#### [PROBLEM DESCRIPTION]
Set down the data below once more, precisely as it reads.

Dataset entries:
********************

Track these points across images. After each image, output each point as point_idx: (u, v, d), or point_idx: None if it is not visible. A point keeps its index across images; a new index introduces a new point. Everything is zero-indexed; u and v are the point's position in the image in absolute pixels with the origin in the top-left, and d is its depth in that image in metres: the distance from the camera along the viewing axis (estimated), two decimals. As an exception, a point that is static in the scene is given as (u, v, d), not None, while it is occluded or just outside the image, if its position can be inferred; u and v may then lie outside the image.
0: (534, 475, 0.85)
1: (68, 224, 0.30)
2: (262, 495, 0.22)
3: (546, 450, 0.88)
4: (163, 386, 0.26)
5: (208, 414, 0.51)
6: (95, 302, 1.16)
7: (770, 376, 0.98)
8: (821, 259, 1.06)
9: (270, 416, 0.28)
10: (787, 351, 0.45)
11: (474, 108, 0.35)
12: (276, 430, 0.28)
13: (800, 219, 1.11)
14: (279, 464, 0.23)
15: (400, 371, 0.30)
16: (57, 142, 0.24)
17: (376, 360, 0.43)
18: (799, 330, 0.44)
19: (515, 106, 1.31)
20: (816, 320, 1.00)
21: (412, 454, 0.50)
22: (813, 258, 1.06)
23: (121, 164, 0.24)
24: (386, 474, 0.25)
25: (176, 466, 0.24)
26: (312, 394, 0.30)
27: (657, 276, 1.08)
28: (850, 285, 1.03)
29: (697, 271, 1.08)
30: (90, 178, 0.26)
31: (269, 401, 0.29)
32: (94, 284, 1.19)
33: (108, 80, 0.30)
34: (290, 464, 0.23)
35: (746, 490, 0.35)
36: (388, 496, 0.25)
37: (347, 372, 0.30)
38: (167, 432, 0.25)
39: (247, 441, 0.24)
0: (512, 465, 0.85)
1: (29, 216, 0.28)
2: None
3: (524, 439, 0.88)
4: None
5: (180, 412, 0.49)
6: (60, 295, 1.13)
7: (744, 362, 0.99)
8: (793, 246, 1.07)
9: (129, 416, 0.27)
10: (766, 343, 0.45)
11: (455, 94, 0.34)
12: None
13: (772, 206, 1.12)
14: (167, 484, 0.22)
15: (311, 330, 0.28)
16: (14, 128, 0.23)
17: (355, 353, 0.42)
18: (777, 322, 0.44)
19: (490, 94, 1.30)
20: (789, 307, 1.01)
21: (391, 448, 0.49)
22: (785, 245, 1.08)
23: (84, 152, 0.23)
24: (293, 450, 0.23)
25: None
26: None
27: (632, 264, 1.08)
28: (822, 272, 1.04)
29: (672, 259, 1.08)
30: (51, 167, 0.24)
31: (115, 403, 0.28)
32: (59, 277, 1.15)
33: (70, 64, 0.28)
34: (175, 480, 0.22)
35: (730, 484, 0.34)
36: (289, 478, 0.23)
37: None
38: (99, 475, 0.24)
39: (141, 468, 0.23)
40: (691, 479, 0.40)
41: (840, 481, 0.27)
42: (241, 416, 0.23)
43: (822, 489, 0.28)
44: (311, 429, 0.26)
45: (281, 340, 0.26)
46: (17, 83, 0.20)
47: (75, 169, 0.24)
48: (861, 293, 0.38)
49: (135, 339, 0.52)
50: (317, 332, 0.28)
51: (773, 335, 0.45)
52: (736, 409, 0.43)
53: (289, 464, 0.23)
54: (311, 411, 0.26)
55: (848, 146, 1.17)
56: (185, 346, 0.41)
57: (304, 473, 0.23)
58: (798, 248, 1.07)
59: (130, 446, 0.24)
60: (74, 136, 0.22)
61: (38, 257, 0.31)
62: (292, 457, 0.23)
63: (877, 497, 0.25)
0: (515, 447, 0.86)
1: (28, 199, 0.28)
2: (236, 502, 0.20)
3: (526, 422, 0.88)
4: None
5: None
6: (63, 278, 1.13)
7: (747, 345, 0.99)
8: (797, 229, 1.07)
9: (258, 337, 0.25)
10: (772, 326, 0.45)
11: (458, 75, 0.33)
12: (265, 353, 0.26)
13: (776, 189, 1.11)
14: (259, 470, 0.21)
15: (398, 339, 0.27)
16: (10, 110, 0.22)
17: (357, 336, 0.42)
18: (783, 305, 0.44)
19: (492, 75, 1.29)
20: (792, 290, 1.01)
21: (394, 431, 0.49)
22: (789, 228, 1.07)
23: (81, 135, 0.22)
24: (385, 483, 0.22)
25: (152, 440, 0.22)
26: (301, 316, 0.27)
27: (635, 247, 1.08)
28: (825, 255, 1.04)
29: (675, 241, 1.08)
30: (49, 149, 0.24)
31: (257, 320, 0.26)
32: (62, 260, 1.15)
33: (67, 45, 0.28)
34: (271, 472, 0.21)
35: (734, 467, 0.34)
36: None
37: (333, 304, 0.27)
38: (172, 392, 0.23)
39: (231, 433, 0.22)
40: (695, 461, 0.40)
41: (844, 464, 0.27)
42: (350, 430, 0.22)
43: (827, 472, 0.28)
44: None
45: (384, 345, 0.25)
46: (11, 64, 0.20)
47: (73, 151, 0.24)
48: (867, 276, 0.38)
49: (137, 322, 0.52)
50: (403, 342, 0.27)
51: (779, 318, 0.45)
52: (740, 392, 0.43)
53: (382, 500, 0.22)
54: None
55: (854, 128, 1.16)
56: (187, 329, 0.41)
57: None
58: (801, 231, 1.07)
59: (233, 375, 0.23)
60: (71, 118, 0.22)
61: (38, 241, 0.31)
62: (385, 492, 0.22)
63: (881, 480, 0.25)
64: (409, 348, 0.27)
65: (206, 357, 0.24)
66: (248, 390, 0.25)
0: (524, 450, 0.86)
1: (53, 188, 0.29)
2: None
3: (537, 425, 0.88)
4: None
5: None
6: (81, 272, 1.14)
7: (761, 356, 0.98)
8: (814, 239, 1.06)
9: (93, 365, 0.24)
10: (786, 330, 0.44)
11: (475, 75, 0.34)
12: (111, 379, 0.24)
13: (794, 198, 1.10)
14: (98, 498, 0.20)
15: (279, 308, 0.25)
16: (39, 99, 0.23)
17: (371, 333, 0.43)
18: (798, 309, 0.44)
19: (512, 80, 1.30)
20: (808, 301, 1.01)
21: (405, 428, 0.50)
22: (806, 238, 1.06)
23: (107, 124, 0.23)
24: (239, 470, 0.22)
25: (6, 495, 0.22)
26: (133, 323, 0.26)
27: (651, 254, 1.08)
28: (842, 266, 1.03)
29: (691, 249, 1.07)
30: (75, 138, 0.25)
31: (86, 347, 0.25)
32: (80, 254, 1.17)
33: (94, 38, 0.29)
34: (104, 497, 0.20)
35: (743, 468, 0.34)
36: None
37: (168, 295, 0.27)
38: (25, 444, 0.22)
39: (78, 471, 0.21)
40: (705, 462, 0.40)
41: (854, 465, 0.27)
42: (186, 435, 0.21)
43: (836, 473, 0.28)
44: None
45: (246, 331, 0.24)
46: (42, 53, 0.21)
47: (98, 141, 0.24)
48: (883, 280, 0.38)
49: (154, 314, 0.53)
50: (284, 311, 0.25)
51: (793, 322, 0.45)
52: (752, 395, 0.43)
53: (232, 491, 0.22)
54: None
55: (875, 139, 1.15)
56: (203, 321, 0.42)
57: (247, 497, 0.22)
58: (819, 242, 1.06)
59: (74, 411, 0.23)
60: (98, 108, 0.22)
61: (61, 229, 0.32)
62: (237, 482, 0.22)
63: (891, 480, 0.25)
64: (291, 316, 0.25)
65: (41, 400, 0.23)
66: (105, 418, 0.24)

********************

#### [ANSWER TO THIS TASK]
Track these points across images. After each image, output each point as point_idx: (u, v, d), or point_idx: None if it is not visible. A point keeps its index across images; a new index introduces a new point. Everything is zero-indexed; u and v are the point's position in the image in absolute pixels with the origin in the top-left, and d is its depth in that image in metres: the distance from the camera along the viewing axis (estimated), two decimals. As an exception, a point that is static in the scene is given as (u, v, d), not None, while it is occluded or just outside the image, if its position can be inferred; u and v may then lie outside the image.
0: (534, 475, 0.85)
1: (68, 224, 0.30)
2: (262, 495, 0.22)
3: (546, 450, 0.88)
4: (163, 386, 0.26)
5: (208, 414, 0.51)
6: (95, 302, 1.16)
7: (770, 376, 0.98)
8: (821, 259, 1.06)
9: (270, 416, 0.28)
10: (787, 351, 0.45)
11: (474, 108, 0.35)
12: (276, 430, 0.28)
13: (800, 219, 1.11)
14: (279, 464, 0.23)
15: (400, 371, 0.30)
16: (57, 142, 0.24)
17: (376, 360, 0.43)
18: (799, 330, 0.44)
19: (515, 106, 1.31)
20: (816, 320, 1.00)
21: (412, 454, 0.50)
22: (813, 258, 1.06)
23: (121, 164, 0.24)
24: (386, 474, 0.25)
25: (176, 466, 0.24)
26: (312, 394, 0.30)
27: (657, 276, 1.08)
28: (850, 285, 1.03)
29: (697, 271, 1.08)
30: (90, 178, 0.26)
31: (269, 401, 0.29)
32: (94, 284, 1.19)
33: (108, 80, 0.30)
34: (290, 464, 0.23)
35: (746, 490, 0.35)
36: (388, 496, 0.25)
37: (347, 372, 0.30)
38: (167, 432, 0.25)
39: (247, 441, 0.24)
0: (512, 465, 0.85)
1: (29, 216, 0.28)
2: None
3: (524, 439, 0.88)
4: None
5: (180, 412, 0.49)
6: (60, 295, 1.13)
7: (744, 362, 0.99)
8: (793, 246, 1.07)
9: (129, 416, 0.27)
10: (766, 343, 0.45)
11: (455, 94, 0.34)
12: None
13: (772, 206, 1.12)
14: (167, 484, 0.22)
15: (311, 330, 0.28)
16: (14, 128, 0.23)
17: (355, 353, 0.42)
18: (777, 322, 0.44)
19: (490, 94, 1.30)
20: (789, 307, 1.01)
21: (391, 448, 0.49)
22: (785, 245, 1.08)
23: (84, 152, 0.23)
24: (293, 450, 0.23)
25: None
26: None
27: (632, 264, 1.08)
28: (822, 272, 1.04)
29: (672, 259, 1.08)
30: (51, 167, 0.24)
31: (115, 403, 0.28)
32: (59, 277, 1.15)
33: (70, 64, 0.28)
34: (175, 480, 0.22)
35: (730, 484, 0.34)
36: (289, 478, 0.23)
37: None
38: (99, 475, 0.24)
39: (141, 468, 0.23)
40: (691, 479, 0.40)
41: (840, 481, 0.27)
42: (241, 416, 0.23)
43: (822, 489, 0.28)
44: (311, 429, 0.26)
45: (281, 340, 0.26)
46: (17, 83, 0.20)
47: (75, 169, 0.24)
48: (861, 293, 0.38)
49: (135, 339, 0.52)
50: (317, 332, 0.28)
51: (773, 335, 0.45)
52: (736, 409, 0.43)
53: (289, 464, 0.23)
54: (311, 411, 0.26)
55: (848, 146, 1.17)
56: (185, 346, 0.41)
57: (304, 473, 0.23)
58: (798, 248, 1.07)
59: (130, 446, 0.24)
60: (74, 136, 0.22)
61: (38, 257, 0.31)
62: (292, 457, 0.23)
63: (877, 497, 0.25)
0: (515, 447, 0.86)
1: (28, 199, 0.28)
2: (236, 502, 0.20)
3: (526, 422, 0.88)
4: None
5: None
6: (63, 278, 1.13)
7: (747, 345, 0.99)
8: (797, 229, 1.07)
9: (258, 337, 0.25)
10: (772, 326, 0.45)
11: (458, 75, 0.33)
12: (265, 353, 0.26)
13: (776, 189, 1.11)
14: (259, 470, 0.21)
15: (398, 339, 0.27)
16: (10, 110, 0.22)
17: (357, 336, 0.42)
18: (783, 305, 0.44)
19: (492, 75, 1.29)
20: (792, 290, 1.01)
21: (394, 431, 0.49)
22: (789, 228, 1.07)
23: (81, 135, 0.22)
24: (385, 483, 0.22)
25: (152, 440, 0.22)
26: (301, 316, 0.27)
27: (635, 247, 1.08)
28: (825, 255, 1.04)
29: (675, 241, 1.08)
30: (49, 149, 0.24)
31: (257, 320, 0.26)
32: (62, 260, 1.15)
33: (67, 45, 0.28)
34: (271, 472, 0.21)
35: (734, 467, 0.34)
36: None
37: (333, 304, 0.27)
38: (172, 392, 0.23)
39: (231, 433, 0.22)
40: (695, 461, 0.40)
41: (844, 464, 0.27)
42: (350, 430, 0.22)
43: (827, 472, 0.28)
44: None
45: (384, 345, 0.25)
46: (11, 64, 0.20)
47: (73, 151, 0.24)
48: (867, 276, 0.38)
49: (137, 322, 0.52)
50: (403, 342, 0.27)
51: (779, 318, 0.45)
52: (740, 392, 0.43)
53: (382, 500, 0.22)
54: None
55: (854, 128, 1.16)
56: (187, 329, 0.41)
57: None
58: (801, 231, 1.07)
59: (233, 375, 0.23)
60: (71, 118, 0.22)
61: (38, 241, 0.31)
62: (385, 492, 0.22)
63: (881, 480, 0.25)
64: (409, 348, 0.27)
65: (206, 357, 0.24)
66: (248, 390, 0.25)
0: (524, 450, 0.86)
1: (53, 188, 0.29)
2: None
3: (537, 425, 0.88)
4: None
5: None
6: (81, 272, 1.14)
7: (761, 356, 0.98)
8: (814, 239, 1.06)
9: (93, 365, 0.24)
10: (786, 330, 0.44)
11: (475, 75, 0.34)
12: (111, 379, 0.24)
13: (794, 198, 1.10)
14: (98, 498, 0.20)
15: (279, 308, 0.25)
16: (39, 99, 0.23)
17: (371, 333, 0.43)
18: (798, 309, 0.44)
19: (512, 80, 1.30)
20: (808, 301, 1.01)
21: (405, 428, 0.50)
22: (806, 238, 1.06)
23: (107, 124, 0.23)
24: (239, 470, 0.22)
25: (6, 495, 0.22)
26: (133, 323, 0.26)
27: (651, 254, 1.08)
28: (842, 266, 1.03)
29: (691, 249, 1.07)
30: (75, 138, 0.25)
31: (86, 347, 0.25)
32: (80, 254, 1.17)
33: (94, 38, 0.29)
34: (104, 497, 0.20)
35: (743, 468, 0.34)
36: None
37: (168, 295, 0.27)
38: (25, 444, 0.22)
39: (78, 471, 0.21)
40: (705, 462, 0.40)
41: (854, 465, 0.27)
42: (186, 435, 0.21)
43: (836, 473, 0.28)
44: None
45: (246, 331, 0.24)
46: (42, 53, 0.21)
47: (98, 141, 0.24)
48: (883, 280, 0.38)
49: (154, 314, 0.53)
50: (284, 311, 0.25)
51: (793, 322, 0.45)
52: (752, 395, 0.43)
53: (232, 491, 0.22)
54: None
55: (875, 139, 1.15)
56: (203, 321, 0.42)
57: (247, 497, 0.22)
58: (819, 242, 1.06)
59: (74, 411, 0.23)
60: (98, 108, 0.22)
61: (61, 229, 0.32)
62: (237, 482, 0.22)
63: (891, 480, 0.25)
64: (291, 316, 0.25)
65: (41, 400, 0.23)
66: (105, 418, 0.24)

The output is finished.